ABSTRACT

Svalbard has become a site of prolific scientific interest and draws increasing numbers of scientists and students to its high Arctic research stations every year. They join the proliferation of tourists visiting the archipelago. Meanwhile, Norway aims for Svalbard to be one of the best-managed wilderness areas in the world and works to achieve this through a series of regulations and visitor guidelines.

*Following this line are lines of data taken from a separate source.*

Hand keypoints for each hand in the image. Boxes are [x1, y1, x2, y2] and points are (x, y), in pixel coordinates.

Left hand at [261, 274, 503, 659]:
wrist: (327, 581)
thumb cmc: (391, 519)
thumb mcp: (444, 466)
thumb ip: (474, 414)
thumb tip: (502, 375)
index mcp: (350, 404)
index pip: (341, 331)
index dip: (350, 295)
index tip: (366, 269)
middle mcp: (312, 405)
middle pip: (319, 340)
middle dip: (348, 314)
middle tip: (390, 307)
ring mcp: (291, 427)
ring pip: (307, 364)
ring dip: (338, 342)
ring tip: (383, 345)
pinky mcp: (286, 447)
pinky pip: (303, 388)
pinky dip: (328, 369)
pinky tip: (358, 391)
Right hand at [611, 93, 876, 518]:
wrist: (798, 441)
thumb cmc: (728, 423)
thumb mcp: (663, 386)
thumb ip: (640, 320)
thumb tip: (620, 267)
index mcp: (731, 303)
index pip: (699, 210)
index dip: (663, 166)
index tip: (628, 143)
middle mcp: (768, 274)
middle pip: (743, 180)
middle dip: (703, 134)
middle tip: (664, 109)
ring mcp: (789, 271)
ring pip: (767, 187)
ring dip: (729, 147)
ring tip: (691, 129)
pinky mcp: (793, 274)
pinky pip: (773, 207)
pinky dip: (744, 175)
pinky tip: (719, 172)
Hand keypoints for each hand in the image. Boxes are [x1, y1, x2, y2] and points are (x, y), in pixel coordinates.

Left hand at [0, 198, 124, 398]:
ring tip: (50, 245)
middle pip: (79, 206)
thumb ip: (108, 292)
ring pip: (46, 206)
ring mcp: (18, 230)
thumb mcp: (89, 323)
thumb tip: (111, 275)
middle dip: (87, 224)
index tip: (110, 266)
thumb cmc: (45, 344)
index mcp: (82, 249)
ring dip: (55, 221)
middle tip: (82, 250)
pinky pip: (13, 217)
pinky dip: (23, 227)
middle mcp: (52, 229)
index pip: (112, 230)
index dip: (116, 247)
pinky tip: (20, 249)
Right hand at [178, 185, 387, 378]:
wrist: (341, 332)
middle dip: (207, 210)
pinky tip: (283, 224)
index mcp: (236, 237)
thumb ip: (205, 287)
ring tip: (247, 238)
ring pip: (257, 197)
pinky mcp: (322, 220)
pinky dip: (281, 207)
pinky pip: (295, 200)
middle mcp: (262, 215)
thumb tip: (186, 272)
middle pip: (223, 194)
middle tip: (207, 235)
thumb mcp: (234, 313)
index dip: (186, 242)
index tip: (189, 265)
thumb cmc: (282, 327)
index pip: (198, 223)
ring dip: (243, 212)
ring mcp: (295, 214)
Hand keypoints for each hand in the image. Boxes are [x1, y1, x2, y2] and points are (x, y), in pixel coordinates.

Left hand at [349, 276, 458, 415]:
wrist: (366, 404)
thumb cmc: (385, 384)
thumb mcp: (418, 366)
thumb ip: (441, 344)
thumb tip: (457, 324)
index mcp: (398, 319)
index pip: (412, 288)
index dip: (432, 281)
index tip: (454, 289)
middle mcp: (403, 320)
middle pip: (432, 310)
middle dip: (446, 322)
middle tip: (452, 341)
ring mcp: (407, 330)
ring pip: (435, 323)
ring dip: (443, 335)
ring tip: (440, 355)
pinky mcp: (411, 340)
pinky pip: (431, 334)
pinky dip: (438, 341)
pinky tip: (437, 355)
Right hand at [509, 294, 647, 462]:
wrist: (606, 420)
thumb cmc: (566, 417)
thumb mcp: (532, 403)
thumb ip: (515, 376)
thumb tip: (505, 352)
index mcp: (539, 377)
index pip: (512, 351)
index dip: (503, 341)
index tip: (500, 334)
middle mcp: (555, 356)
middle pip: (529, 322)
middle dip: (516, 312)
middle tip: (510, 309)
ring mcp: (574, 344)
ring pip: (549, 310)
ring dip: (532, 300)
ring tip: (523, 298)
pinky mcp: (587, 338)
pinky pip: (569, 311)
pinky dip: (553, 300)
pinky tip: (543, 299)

I argue that wilderness management in Svalbard can be understood as part of a wider framework of value circulations and constructions. Throughout this chapter, I demonstrate that tracing value processes – concentrating on what value does, the “work” it performs, how it is practised and what relations are caught up in productions and circulations of value – can be an illuminating analytical tactic capable of tracing links between “everyday” micro-value practices and wider geopolitical and international environmental concerns. Svalbard can be seen then as a place that acts as a hub in an expanding network of value through the practice of knowledge production. Svalbard as a central point where many actors meet also exerts its own force on those people producing knowledge of it and with it. I examine the case of the East Svalbard Management Plan as an example of tensions between different ways of enacting value and values. Here, knowledge about Svalbard is used to support opposing strategies of wilderness management, and how knowledge is enrolled in ecological management becomes a key point of tension.